While Airbnb said that it is also committed to removing bad actors on its website, the company argued that the subpoena is “unreasonably broad” in the amount of information requested by the government, and filed a motion objecting to it.
On Tuesday, the two parties will meet in court to argue each of their positions.
At the core of the dispute are illegal listings that the NY attorney general claims make up a disproportionate number of listings on Airbnb’s platform. While there is a narrowly defined law that allows residents to rent out rooms in their own apartments, the state is looking to go after hosts who operate multiple listings as a sort of virtual hotel.
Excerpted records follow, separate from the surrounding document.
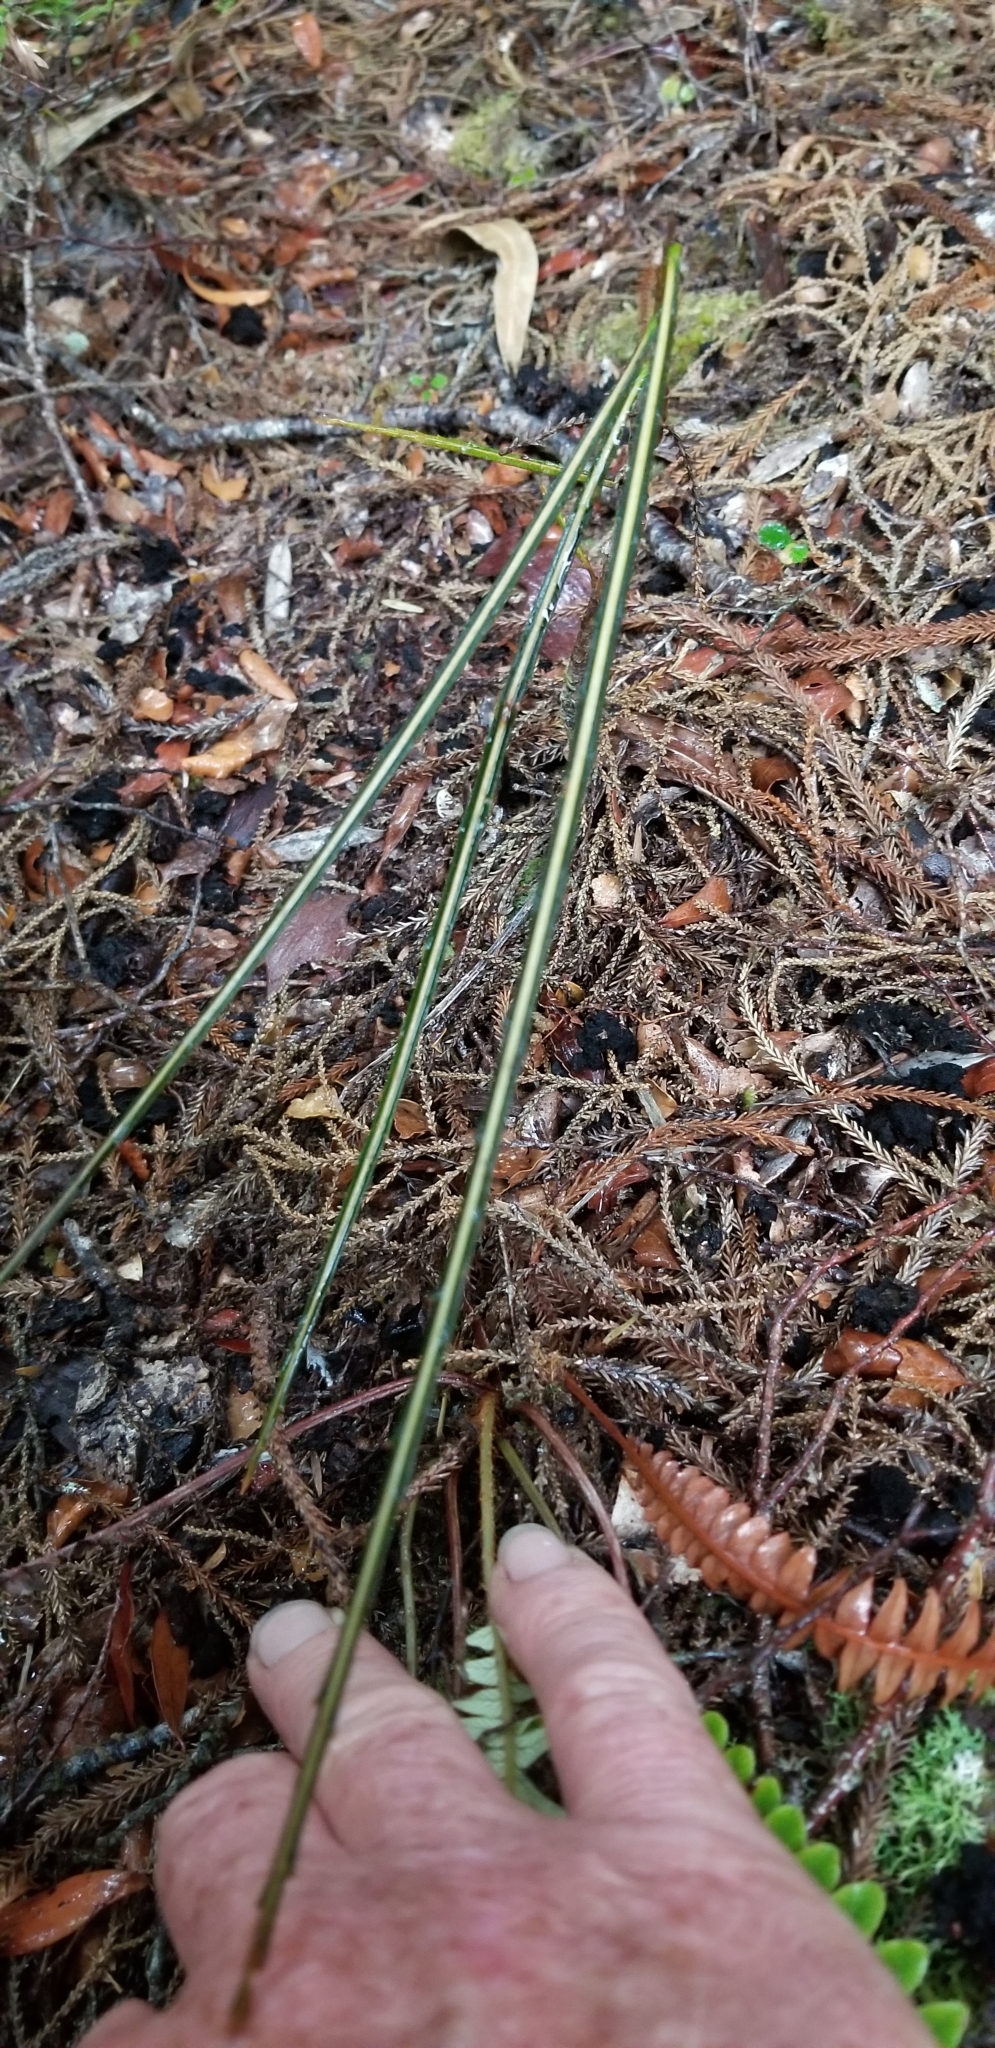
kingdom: Plantae
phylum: Tracheophyta
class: Magnoliopsida
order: Apiales
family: Araliaceae
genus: Pseudopanax
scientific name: Pseudopanax crassifolius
Airbnb claims that about 87 percent of listings come from hosts renting out their own apartments, in many cases to help them make rent. But a study completed by data extraction company Connotate in late January found that in New York Airbnb had 19,522 listings and 15,677 unique hosts.
While the majority of those hosts had just one listing, the study found that 1,849 hosts had more than one listing for a total of 5,964 listings. In other words, 12 percent of hosts made up about 30 percent of listings in the city.
The company says it has been working to weed out hosts running large-scale rental operations. Data compiled by the NY AG late last week shows that not are there still a number of hosts with dozens of listings, but that since the subpoena was filed last fall, many have actually heavily increased the number of listings that they manage.
In a blog post and email sent to NY hosts today, Airbnb public policy chief David Hantman said the company would fight the subpoena in court this week. He wrote:
The judge in this case could issue a ruling on Tuesday, or take weeks or even months to make up his mind. He could rule in our favor, or against us. He might ask the Attorney General to narrow his demand. If we are ordered to hand over any data, we will work to ensure you are properly notified before the government receives any information about you or your listing.
Regardless of the outcome, Hantman wrote that the company would hold a community meeting Wednesday at 7:00 PM and a webinar the next day at 11:00 am.